May 15, 2006 ◄ Back to list

More than 1,500 people enjoyed three nights of superb classical Chinese dances on the May 15 and 16, 2006 at the Wisma Kebudayaan SGM, Kuala Lumpur and on the May 17 at the Dewan Sri Pinang, Penang. The audiences included VIPs and foreign diplomats such as the Ambassadors of China, Austria, Argentina and Cuba. This programme, performed by the teachers and third year students of the Han-Tang Dynasty Classical Dance section of the Beijing Dance Academy, were held to commemorate the 15th year of ASEAN-China relationship and to celebrate the Year of friendship and co-operation between ASEAN countries and China.

The Secretary-General of SGM, Mr Koh Sia Feai, welcomed the performers from the world-renown Beijing Dance Academy from China. Beijing the only institution of higher education in dance in China, it has been hailed as the ‘cradle of dancers’ and has performed in numerous cultural exchanges and won numerous awards.

Mr Chen Jiang, the Assistant Secretary-General of the China International Culture Association said that the academy was happy to contribute to the cultural exchanges between the two nations. “These dances,” he explained, “were inspired by China’s historical and archeological discoveries and bring alive the dynamics of ancient China and portray the epitome of present Chinese dance creativity.”

Altogether twelve group and solo dances were staged, representing the eras from the Han to the Tang Dynasty, five of them award-winners.

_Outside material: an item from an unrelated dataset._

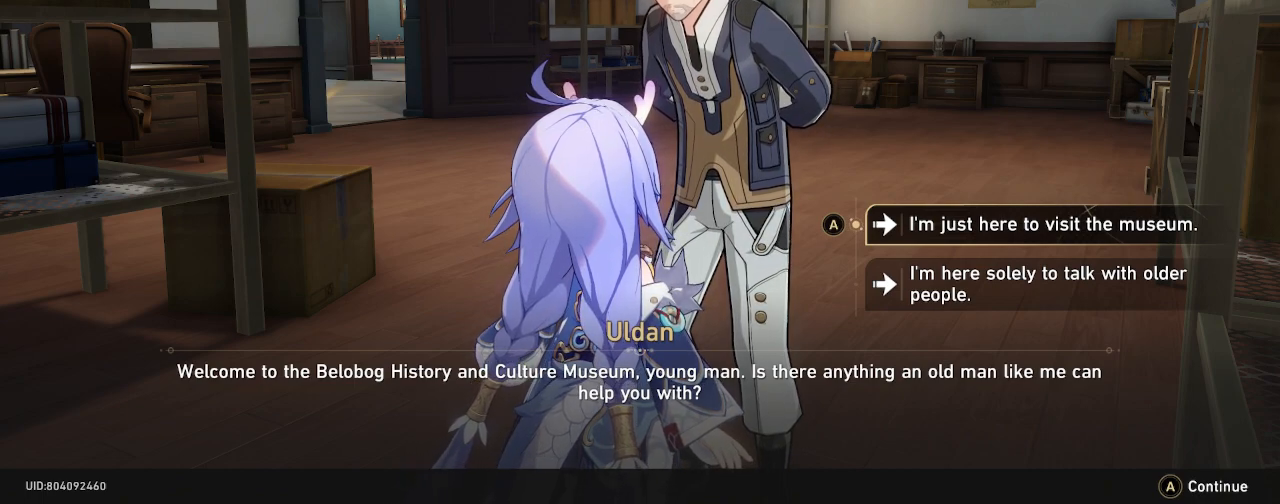
{"buttons": ["R2"], "left_stick": "center", "right_stick": "center", "events": []}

The evening was kicked-off with a courage-stirring piece from the Han Dynasty – a group dance spurred by military drums. The second piece, a gold medal winner, was inspired by the spirit of inscriptions on bones during the Shang Dynasty. Some dances portrayed the breath-taking beauty, elegance and charm of female court dancers while others expressively celebrated the heroic deeds, victories and achievements of emperors, generals and warriors.

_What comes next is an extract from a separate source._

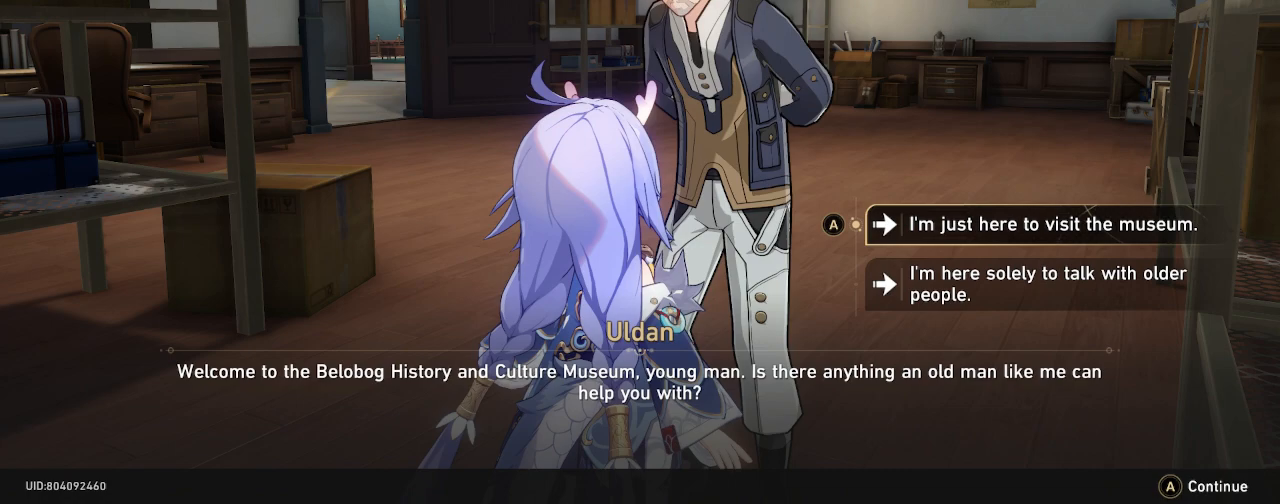
{"buttons": ["R2"], "left_stick": "center", "right_stick": "center", "events": []}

Not forgotten were four folk dances featuring ethnic Yi boys playing fiddles in the mountains while dreaming of their sweethearts; Miao village girls dancing joyously during festivals; youths making fun of others during the Lantern Festival and the last day of the Chinese Lunar Year and the ethnic Dai peacock solo dance. These dances delicately captured the natural, undisguised spirit of the common people living in harmony with nature and with one another.

These unforgettable dances – their challenges demanding extremely high levels of unity, skills and talent – were performed in support of the SGM Culture and Education Fund.